Considerando que cada timbu come centenas de carrapatos por semana, o bicho se torna aliado essencial na prevenção à febre maculosa, por exemplo, transmitida pelos artrópodes.
“Diria inclusive o contrário, que quem é perigoso (para eles) somos nós”, complementa Machado. “Os timbus são uma das espécies de mamíferos com mais registros de contatos com seres humanos e animais domésticos, sendo comum a causa de morte por atropelamentos ou agressões por cães e seres humanos, principalmente na primavera onde ocorre o período de reprodução destas espécies.”

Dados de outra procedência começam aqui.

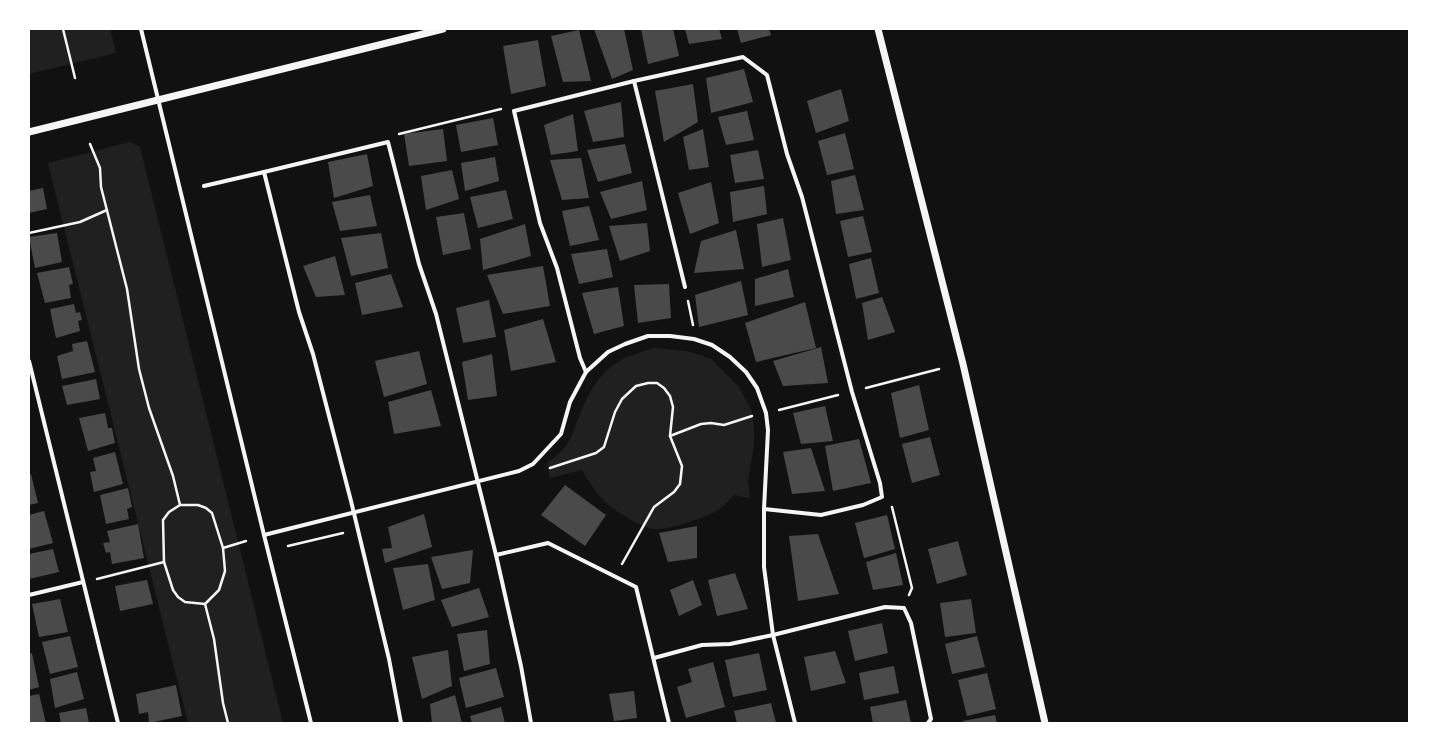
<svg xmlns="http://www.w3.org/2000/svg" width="1438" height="752" viewBox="0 0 1438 752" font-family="Manrope,sans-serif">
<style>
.green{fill:#202020}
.building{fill:#4a4a4a}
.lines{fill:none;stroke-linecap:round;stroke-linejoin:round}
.path{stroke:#f5f5f5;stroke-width:2.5}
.minor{stroke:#f5f5f5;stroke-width:4}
.tertiary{stroke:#f5f5f5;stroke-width:7}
</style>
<rect width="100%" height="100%" fill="#111"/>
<!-- green -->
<g class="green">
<polygon points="29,29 110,29 116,53 29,74"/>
<polygon points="130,142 140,147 283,723 188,723 48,163"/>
<path d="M654,348l33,3 24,8 27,27 13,23 3,18v18l-6,36 2,17 -16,-3c-5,5 -10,11 -16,15 -16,9 -47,20 -65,19 -7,-1 -14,-5 -20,-8 -26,-14 -37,-26 -51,-51l-32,8 -3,-15c6,-5 16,-12 20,-19 6,-8 8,-19 12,-28 18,-42 30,-56 75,-68z"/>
</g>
<!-- building -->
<g class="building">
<polygon points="594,29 624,29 633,70 612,79"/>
<polygon points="641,29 673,29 679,56 648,64"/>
<polygon points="685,29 719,29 722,39 689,44"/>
<polygon points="737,29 769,29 771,35 741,43"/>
<polygon points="579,30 591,81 563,82 551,36"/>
<polygon points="538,40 546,86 511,94 503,46"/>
<polygon points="744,69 753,102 711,113 706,78"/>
<polygon points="693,84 698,122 664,142 655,91"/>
<polygon points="841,89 849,121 816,133 807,101"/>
<polygon points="621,102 624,137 593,142 584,111"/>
<polygon points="747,111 754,140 726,145 718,117"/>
<polygon points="573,114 578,151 551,155 544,125"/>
<polygon points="493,118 498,145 461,152 456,125"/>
<polygon points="443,129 447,161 409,166 404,134"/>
<polygon points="703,129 709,167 689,170 683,137"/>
<polygon points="845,133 854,169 827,175 818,141"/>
<polygon points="625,144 632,173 598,182 587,150"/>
<polygon points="758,150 764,179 735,183 730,155"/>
<polygon points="367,154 373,186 334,198 328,162"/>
<polygon points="495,157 499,181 465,191 461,163"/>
<polygon points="581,158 589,198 562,200 550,160"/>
<polygon points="452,170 459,199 426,210 421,176"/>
<polygon points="855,175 864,210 836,214 831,181"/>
<polygon points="642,181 647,210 611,219 600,192"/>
<polygon points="711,182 719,223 690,234 678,193"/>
<polygon points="764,186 767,214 733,222 730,192"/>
<polygon points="43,188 47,209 29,213 29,191"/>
<polygon points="506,190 513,219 478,228 470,197"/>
<polygon points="370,195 377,226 340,231 332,202"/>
<polygon points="589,206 599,240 570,246 562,211"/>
<polygon points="464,213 471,249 443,255 436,217"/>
<polygon points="863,216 872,252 848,257 840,221"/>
<polygon points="783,218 791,260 762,267 757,224"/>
<polygon points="647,223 650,251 620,261 609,226"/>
<polygon points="525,224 531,256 483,270 480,239"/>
<polygon points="736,230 744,269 694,273 701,241"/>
<polygon points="57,233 62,262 35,268 29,237"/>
<polygon points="381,233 388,268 351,276 341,238"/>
<polygon points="607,249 613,277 579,284 571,254"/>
<polygon points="335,256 345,295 316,297 303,266"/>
<polygon points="871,258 879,293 856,299 849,264"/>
<polygon points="543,266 550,306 503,314 487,275"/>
<polygon points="69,267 73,284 69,285 71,298 45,303 37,273"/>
<polygon points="788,269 794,297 755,306 755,279"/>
<polygon points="391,274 403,307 362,315 355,283"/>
<polygon points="741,281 748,315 699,327 695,295"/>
<polygon points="669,284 671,318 638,323 634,285"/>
<polygon points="618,287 624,326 594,334 582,293"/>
<polygon points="882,297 895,332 868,340 862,303"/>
<polygon points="489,300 496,337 463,343 456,308"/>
<polygon points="805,302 816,348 756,362 745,323"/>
<polygon points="74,304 76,313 80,312 82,320 78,321 80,331 56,338 50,309"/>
<polygon points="543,319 556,362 511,371 504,330"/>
<polygon points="87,341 95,372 62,379 57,356 73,351 72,344"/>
<polygon points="821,347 828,383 783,386 773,361"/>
<polygon points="419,351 427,384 384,397 375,361"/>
<polygon points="492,354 497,396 468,400 462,362"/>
<polygon points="96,379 100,399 67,405 62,386"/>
<polygon points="919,385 929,430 900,438 891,393"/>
<polygon points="431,390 441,426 394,434 388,402"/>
<polygon points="825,406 833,441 801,444 793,413"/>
<polygon points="105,413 108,428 112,428 115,443 88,451 79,418"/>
<polygon points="930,437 940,475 912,483 902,444"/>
<polygon points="859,439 871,483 833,491 825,446"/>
<polygon points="811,448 825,491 792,494 783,452"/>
<polygon points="115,452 123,484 94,492 90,472 96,471 93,458"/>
<polygon points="31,474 38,503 29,505 29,475"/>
<polygon points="565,485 606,515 585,546 541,515"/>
<polygon points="128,488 132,507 127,509 129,519 106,524 100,495"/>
<polygon points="44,511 53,543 29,549 29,515"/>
<polygon points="424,514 432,547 385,563 382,549 392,548 388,527"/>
<polygon points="887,515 895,549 864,558 855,523"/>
<polygon points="138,524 144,558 112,564 110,552 106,553 103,543 110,542 107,531"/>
<polygon points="697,526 697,558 668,562 659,533"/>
<polygon points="818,534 839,594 798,601 789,536"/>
<polygon points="958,541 967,575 937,584 928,549"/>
<polygon points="53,549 59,572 29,579 29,554"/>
<polygon points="473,550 470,583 442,589 431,557"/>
<polygon points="896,553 903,585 873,590 866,562"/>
<polygon points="428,564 435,600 403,610 393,568"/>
<polygon points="735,573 748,609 717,616 708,580"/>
<polygon points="147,580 153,604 120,611 115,586"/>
<polygon points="693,580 702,605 679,616 670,590"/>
<polygon points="479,588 489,617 452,627 441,600"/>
<polygon points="60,599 68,632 39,637 32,604"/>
<polygon points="971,599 976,633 945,637 940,603"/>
<polygon points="882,623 888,653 855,661 848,631"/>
<polygon points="487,630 490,664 464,671 457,634"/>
<polygon points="70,636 78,667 50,674 42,642"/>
<polygon points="977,636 985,667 952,674 945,644"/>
<polygon points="448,650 452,686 422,699 412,657"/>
<polygon points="835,651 846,683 811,691 804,657"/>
<polygon points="32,653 39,687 29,690 29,654"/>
<polygon points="759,653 767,690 733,697 725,660"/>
<polygon points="713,662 725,707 686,718 677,687 692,682 688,669"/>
<polygon points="894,666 899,693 864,700 859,673"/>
<polygon points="496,668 504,697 466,708 459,678"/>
<polygon points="77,672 84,699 55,708 50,679"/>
<polygon points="987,673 996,709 967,716 958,680"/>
<polygon points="176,685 182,716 149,723 148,712 139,714 136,694"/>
<polygon points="634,691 637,718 614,721 609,694"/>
<polygon points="39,694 46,723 29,723 29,696"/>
<polygon points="455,695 462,723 432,723 430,704"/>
<polygon points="906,700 911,723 873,723 870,707"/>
<polygon points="771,703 776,723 737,723 734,711"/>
<polygon points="501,707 505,723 472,723 470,716"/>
<polygon points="86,708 89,723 61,723 59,713"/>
<polygon points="995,715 997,723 963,723 963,721"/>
</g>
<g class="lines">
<!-- path -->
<g class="path">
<polyline points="63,29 75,78"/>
<polyline points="399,134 501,109"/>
<polyline points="90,144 100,168 101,187 127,289 139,369 149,408 173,476 180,505"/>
<polyline points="29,233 80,222 107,210"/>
<polyline points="688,301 693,325"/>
<polyline points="866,388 939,369"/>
<polyline points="779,410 838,395"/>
<polyline points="670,436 701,424 711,423 724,425 752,416"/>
<polyline points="550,468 596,453 604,447 615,412 622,399 636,386 648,383 657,383 664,388 670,396 673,407 670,436 682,466 680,484 674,492 654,507 622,564"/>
<polygon points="180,505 198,505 206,508 212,513 223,548 225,571 219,590 205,604 185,602 178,597 173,590 164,562 163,520 169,512"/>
<polyline points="892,507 912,588 909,595"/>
<polyline points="288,546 343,533"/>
<polyline points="223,548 246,541"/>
<polyline points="97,579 164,562"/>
<polyline points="205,604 214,639 223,703 228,723"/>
</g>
<!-- minor -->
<g class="minor">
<polyline points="141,29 264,535 311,723"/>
<polyline points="634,81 685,287"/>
<polyline points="204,186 264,172"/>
<polyline points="29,361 118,723"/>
<polyline points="586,372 580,358 557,268 540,223 514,111 634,81 743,57 767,75 787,154 802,197 852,392 880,483 882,497 863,505 821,515 764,509"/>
<polyline points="264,535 519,471 533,464 561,434 570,402 586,372 608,352 625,344 648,336 670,336 694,339 712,345 730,357 746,372 757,388 766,413 768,430 764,509 764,567 773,635 795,723"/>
<polyline points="496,555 521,666 531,723"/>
<polyline points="29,595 83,582"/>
<polyline points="654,658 702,645 730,644 773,635 885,607 904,608 911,623 931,719 928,723"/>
<polyline points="401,723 389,659 351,501 313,354 299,312 264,172 388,142 419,264 436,314 496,555 548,543 636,587 669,723"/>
</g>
<!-- tertiary -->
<g class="tertiary">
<polyline points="878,29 963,364 1045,723"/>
<polyline points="29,132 443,29"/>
</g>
</g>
<!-- border -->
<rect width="1438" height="752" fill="none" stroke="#ffffff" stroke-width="60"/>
</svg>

“De hábitos solitários, generalistas e muito adaptáveis ao meio antrópico, estes animais procuram locais próximos a seres humanos para alimentação e procura de abrigos, principalmente em forros de teto. Uma maneira de evitar um contato direto com estes animais é telando possíveis entradas para forros e janelas, além de evitar lixos em locais que os timbus possam alcançar”, diz o veterinário.
Machado frisa que esses bichos “participam do controle populacional de animais como carrapatos, cobras e escorpiões” e que isto “é muito vantajoso em ambientes urbanos, periurbanos e rurais”. “Além disso, devido seu hábito alimentar generalista, podem consumir carcaças de animais mortos fechando um ciclo trófico, e são excelentes polinizadores e dissipadores de sementes”, destaca o pesquisador.
Segundo o diretor do Ibracon, há cinco espécies reconhecidas de sariguês no Brasil. As principais são o gambá de orelha preta e o gambá de orelha branca. “Essas duas se distribuem muito amplamente pelo território brasileiro”, afirma, acrescentando que o de orelha branca se adapta melhor a ambientes urbanos.
Esses animais não enfrentam risco de extinção, atualmente. Mas campanhas como a empreendida por Palazzo Júnior são necessárias para buscar conter a crueldade “a que eles são submetidos pela ignorância das pessoas”, conforme ressalta o ambientalista.
“Há uma perseguição cruel e desnecessária que as pessoas fazem contra eles por falta de informação”, analisa.
Na natureza, um timbu vive cerca de um ano e meio. Durante o dia, costuma se esconder em árvores, buscando sempre lugares quentes, secos e escuros — nas cidades, é comum que encontrem abrigo em forro de casas, frestas de telhados e parques arborizados. “À noite, saem para procurar alimento”, diz Palazzo Júnior.